## YOUR GOAL
Below are the records. State how many of their lines contain "KiCad", with nothing else.
☆ ☆ ☆ ☆
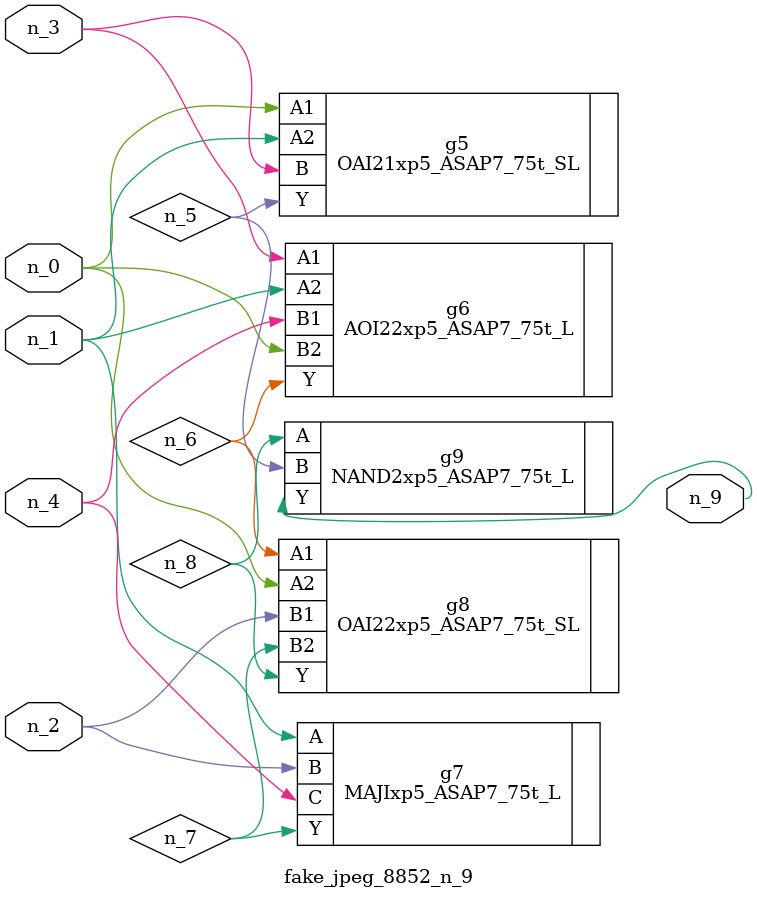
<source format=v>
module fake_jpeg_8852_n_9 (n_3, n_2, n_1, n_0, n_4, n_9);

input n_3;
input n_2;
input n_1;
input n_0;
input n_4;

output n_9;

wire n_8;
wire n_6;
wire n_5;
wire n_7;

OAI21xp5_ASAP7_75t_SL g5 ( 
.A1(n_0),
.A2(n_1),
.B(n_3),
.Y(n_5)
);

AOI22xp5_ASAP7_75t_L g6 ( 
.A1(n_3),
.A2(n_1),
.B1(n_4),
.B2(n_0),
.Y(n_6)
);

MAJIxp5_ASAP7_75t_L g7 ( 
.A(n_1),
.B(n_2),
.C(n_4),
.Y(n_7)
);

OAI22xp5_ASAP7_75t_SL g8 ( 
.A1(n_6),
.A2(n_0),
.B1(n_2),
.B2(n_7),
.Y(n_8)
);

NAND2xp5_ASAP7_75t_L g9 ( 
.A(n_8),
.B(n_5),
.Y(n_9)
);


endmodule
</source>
☆ ☆ ☆ ☆
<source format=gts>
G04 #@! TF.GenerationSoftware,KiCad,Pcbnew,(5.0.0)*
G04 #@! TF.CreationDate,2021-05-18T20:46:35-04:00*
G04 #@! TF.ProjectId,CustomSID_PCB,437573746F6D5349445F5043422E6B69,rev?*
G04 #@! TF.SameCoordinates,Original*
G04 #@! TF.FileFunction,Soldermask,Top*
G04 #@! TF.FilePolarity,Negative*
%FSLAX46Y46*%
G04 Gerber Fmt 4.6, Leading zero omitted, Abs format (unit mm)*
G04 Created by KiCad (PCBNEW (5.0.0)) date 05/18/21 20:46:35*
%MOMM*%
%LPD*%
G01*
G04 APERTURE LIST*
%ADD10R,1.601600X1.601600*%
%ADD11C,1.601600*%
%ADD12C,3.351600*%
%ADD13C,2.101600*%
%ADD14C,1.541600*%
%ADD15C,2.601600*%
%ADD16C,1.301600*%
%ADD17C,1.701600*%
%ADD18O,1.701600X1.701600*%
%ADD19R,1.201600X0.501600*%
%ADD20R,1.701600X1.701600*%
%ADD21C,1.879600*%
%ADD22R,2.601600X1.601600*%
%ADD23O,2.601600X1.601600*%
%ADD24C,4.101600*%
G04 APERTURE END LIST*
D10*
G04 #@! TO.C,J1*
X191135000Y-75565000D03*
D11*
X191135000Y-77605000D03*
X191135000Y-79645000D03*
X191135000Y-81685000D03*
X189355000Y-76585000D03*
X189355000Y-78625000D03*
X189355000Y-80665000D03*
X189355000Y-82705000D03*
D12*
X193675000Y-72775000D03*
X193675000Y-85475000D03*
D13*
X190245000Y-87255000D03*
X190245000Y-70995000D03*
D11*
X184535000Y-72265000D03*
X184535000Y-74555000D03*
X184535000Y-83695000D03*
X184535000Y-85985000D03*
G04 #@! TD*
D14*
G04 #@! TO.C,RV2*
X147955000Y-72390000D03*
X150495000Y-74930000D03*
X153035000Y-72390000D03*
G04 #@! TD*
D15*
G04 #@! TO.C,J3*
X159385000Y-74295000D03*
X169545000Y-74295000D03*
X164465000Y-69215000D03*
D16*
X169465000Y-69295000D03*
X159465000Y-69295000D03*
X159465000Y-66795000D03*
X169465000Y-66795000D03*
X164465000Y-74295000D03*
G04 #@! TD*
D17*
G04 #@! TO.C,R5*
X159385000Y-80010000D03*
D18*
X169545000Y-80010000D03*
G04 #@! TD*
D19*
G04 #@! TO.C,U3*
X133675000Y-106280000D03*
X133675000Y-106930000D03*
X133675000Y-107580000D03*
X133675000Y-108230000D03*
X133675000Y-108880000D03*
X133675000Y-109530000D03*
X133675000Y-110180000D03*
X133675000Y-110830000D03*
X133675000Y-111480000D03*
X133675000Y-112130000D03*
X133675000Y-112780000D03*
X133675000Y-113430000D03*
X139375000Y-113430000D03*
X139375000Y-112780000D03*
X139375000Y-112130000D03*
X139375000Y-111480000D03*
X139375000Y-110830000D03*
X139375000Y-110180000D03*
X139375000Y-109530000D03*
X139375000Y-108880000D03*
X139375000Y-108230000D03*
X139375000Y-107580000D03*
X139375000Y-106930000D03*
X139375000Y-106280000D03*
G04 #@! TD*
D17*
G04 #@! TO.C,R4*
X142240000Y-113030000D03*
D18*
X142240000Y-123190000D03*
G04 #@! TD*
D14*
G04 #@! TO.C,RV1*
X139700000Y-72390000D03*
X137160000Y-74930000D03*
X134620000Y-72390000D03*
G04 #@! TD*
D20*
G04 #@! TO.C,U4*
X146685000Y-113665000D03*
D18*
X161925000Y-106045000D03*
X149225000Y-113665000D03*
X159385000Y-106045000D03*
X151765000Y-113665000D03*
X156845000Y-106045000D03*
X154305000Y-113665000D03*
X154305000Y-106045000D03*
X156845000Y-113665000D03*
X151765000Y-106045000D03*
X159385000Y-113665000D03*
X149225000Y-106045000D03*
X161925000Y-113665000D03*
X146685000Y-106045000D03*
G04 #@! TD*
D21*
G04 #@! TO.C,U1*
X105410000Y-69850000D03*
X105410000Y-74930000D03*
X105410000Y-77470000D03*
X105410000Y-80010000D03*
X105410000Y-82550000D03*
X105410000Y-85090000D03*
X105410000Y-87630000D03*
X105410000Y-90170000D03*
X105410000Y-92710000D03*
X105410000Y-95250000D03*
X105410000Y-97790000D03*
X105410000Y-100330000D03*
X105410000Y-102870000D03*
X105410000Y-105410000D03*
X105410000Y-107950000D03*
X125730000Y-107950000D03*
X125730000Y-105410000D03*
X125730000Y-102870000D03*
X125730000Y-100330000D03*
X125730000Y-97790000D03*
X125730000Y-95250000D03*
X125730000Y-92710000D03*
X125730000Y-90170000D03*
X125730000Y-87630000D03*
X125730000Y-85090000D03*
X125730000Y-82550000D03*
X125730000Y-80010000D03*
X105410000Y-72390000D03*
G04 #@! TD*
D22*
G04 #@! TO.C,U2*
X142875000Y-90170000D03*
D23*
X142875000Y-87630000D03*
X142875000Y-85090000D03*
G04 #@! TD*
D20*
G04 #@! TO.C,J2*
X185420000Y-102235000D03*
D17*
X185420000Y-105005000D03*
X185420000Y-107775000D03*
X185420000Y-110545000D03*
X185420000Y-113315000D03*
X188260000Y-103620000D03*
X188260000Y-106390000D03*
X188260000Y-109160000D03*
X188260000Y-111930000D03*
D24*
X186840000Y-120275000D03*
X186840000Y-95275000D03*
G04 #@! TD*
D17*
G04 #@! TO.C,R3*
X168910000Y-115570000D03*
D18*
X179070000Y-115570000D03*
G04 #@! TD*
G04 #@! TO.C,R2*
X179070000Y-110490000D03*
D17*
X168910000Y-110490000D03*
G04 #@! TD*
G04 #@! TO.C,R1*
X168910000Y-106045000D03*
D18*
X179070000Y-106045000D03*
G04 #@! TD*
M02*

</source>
☆ ☆ ☆ ☆
## TASK ANSWER
2